Last Thursday I presented on the power of mindset for a large financial institution in Minnesota. My audience especially appreciated the practical tips for positive thinking. So that’s my focus for this post:
• Pay attention to your inner monologue and correct negative self-talk such as “This is a disaster”. Some things really are a disaster, but most are not. Of course everyone has their own standards, but be sure not to exaggerate the negative, neglect the positive, and talk yourself down. Another example is “I can’t do this.” It’s much more productive to ask yourself “What is it that I need to learn and what is it that I need from others to master this?” Challenge yourself and learn to recognize or self-sabotaging and self-deceiving thoughts and behaviors.
• Focus on living in the here-and-now and appreciating the present moment. Most of us score pretty low when it comes to living and appreciating the moment right now. We spend a lot of time regretting the past and fretting about the future, which is mostly a waste of time and energy. Mindfulness based stress reduction training and other awareness training programs help you live more in the moment without neglecting the past or the future. And they prove to have positive effects on sleeping problems, attention spans, and eating disorders (UCLA, University of Minnesota and many other research institutions).
• Focus on what is working (and celebrate success) rather than on what is not working or what might possibly not work in the future. Focus on solutions rather than problems.
• When dealing with a problem or worry, you want to do a reality check: How much will this honestly matter in a few hours, next week, next month, and a year from now?
• Practice a positive explanatory style, which is a positive way of explaining events in your life: Optimists explain positive events as having happened because of them and they see them as evidence that more positive things will happen in the future and in other areas of their lives. Conversely, they see negative events as not just being their fault. The latter can pose a danger, of course, because you do need to see your own role in negative events and you do need to hold yourself accountable. But the idea is to see negative events as isolated events that have nothing to do with other areas of your life or with future events. Unless they clearly do, of course, in which case we’re talking a totally different situation.

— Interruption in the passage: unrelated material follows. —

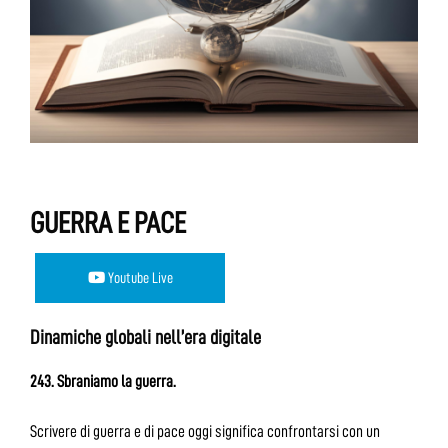
GUERRA E PACE
Youtube Live
Dinamiche globali nell’era digitale
243. Sbraniamo la guerra.
Scrivere di guerra e di pace oggi significa confrontarsi con un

• Do a reality check with someone you trust to be candid and enlist their help for feedback. Again, I’m talking candid feedback, on your mindset and on your thinking style. Actively seek out perspectives that are significantly different from yours.
• Open yourself up to humor and laughter, especially about your own idiosyncrasies.
• Write down worrying thoughts and set aside a certain time to think about them. Don’t allow them to interfere with everything you do.
• We all know it but do you act on it? When you eat, sleep, and exercise well, you feel better and are healthier and more successful. Proper nutrition keeps your mind sharp and your brain healthy. It helps you stay alert and handle pressures and stress from your everyday life. In 2012, at the yearly meeting of the Society for Neuroscience scientists were able to associate the foods people eat to how and what they think.
• Practice gratitude daily. There is increasing interest and research into the benefits of gratitude. One of the findings tells us that a five-minute daily gratitude journal can increase your long-term well-being by more than 10 percent. That’s 2.5x the impact of winning $1,000,000 in the lottery! How does a free five-minute activity do what $1,000,000 can’t? Gratitude improves your health, relationships, emotions, and career. Even though the money is pretty awesome, the principle of hedonic adaptation assures that we quickly get used to the extra money and we stop having as much fun and happiness as we did when we first received it.
• Distract yourself with something positive that is realistic and convincing. Really take time for things you enjoy.
• Notice when you’re complaining. Limit it.
• Surround yourself with positive people.
We all know that the above is easier said than done. Not every technique leads to success in every situation. Choose a few techniques that you can practice every day and choose specific techniques that fit the change or situation that you are facing.